Perché, secondo noi, Marchionne non è un grande italiano, né un grande abruzzese. E’ un grande, un grandissimo capitano d’industria, di quelli che creano imperi e salvano aziende, ma sull’italianità e l’abruzzesità, consentiteci un dubbio. Anzi: due.
Il primo: è considerabile un “grande italiano”, un uomo che ha preso la più grande azienda del nostro Paese, che viveva un momento di profondissima crisi, e ne ha fatto una delle più grandi al mondo, ma togliendola all’Italia? La Fiat, oggi, per quanto ci faccia piacere continuare ad usare l’acronimo della Fabbrica Italiana Automobili Torino, non è più italiana, ma ha sede legale ad Amsterdam e sede fiscale a Londra. Fiscale, significa che le tasse le paga in Inghilterra. Certo, in Italia garantisce lo stipendio ad una parte dei suoi 234mila dipendenti sparsi in tutto il mondo, ma le tasse sui 3,5miliardi di euro dell’utile netto dichiarato nel 2017 le paga al governo di Sua Maestà. E sarebbe interessante, a questo, punto ricostruire quanti aiuti di stato abbia concesso la Corona alla Fiat, negli ultimi quarant’anni, perché quelli che al contrario ha concesso l’Italia sono noti. Dal 1977 a oggi, la Fiat ha ricevuto l’equivalente di 7,6 miliardi di euro dallo Stato, e ne ha investiti 6,2 miliardi. A dirlo è la Cgia di Mestre, ed è una somma che non tiene conto degli ammortizzatori sociali utilizzati dall’azienda, che quando è diventata un colosso mondiale con utili miliardari, ha deciso di spostarsi in Olanda e Inghilterra. Grazie a Marchionne.

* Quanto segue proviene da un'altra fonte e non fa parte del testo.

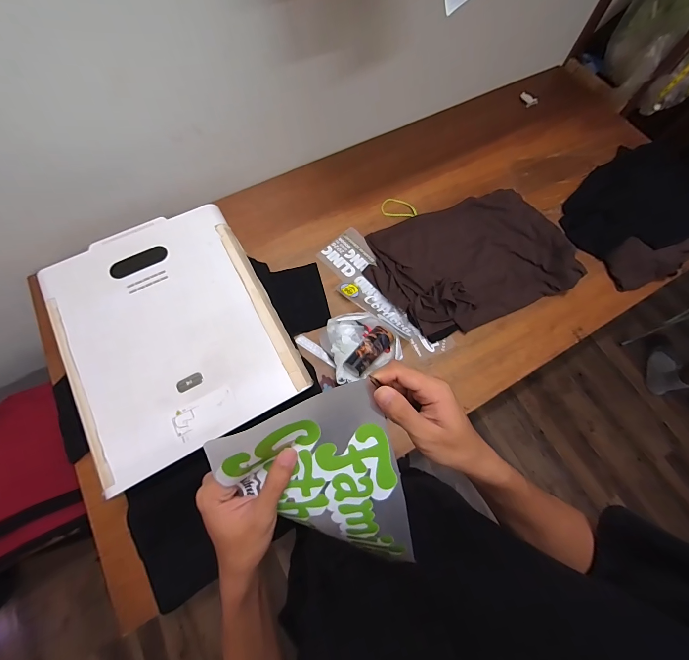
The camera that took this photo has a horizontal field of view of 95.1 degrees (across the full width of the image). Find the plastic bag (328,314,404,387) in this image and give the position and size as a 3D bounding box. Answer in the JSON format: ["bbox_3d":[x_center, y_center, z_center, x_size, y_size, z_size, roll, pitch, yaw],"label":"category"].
[{"bbox_3d":[0.051,0.033,0.781,0.169,0.065,0.172,-11,71,-6],"label":"plastic bag"}]

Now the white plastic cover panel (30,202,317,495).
[{"bbox_3d":[-0.356,-0.009,0.647,0.399,0.027,0.498,-28,74,-12],"label":"white plastic cover panel"}]

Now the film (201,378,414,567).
[{"bbox_3d":[-0.017,0.146,0.282,0.138,0.024,0.175,-20,102,-6],"label":"film"}]

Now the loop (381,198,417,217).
[{"bbox_3d":[0.168,-0.376,0.970,0.109,0.007,0.070,3,66,-5],"label":"loop"}]

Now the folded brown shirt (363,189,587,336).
[{"bbox_3d":[0.343,-0.196,0.882,0.519,0.067,0.353,-21,75,-7],"label":"folded brown shirt"}]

Il secondo: è considerabile un “grande abruzzese” chi ha ridefinito, in peggio, i diritti dei lavoratori? Questa è una regione costruita sulla “fatij”, sul lavoro, sul sacrificio, ma anche sulla solidarietà antica di chi, pur avendo pochissimo, riusciva a condividerlo. Marchionne è un abruzzese, che vive e paga le tasse in Sviizzera, ma che ha fatto della “sua” Fiat un esempio doloroso di rapporto coi lavoratori. Come non ricordare la possibilità di punire gli scioperanti, o la lettera inviata ai dipendenti della Sevel in malattia, che recitava: «pur non contestando la validità di tali certificazioni, né la piena legittimità, alla luce delle vigenti disposizioni di legge, di tali assenze, riteniamo tuttavia utile segnalarle come questa situazione non può non avere rilevanti riflessi sulla continuità della sua prestazione lavorativa. Dobbiamo altresì aggiungere – si legge ancora – che, perdurando una discontinuità nella prestazione lavorativa quale quella evidenziata, l’azienda si riserva ulteriori e più approfondite valutazioni e decisioni in merito alla prosecuzione del suo rapporto di lavoro con la nostra società». Come dire, se ti ammali troppo, potresti essere licenziato. E nonostante l’utile miliardario, la Fiat oggi è un’azienda che ha ancora moltissimi dipendenti coi contratti di solidarietà e migliaia di esuberi potenziali. In tutto questo, il senso profondo dell’essere abruzzesi, non ci sembra di coglierlo.


Ci dispiace per Marchionne. Come ci dispiace per ogni persona che soffre e si avvicina all’atto finale della vita, ma non ci uniamo alla folla che sta alzando i monumenti. Anche se, vedrete, non mancherà chi a commento di queste righe, le criticherà ricordando che grazie alla Fiat la Juve ha comprato Ronaldo.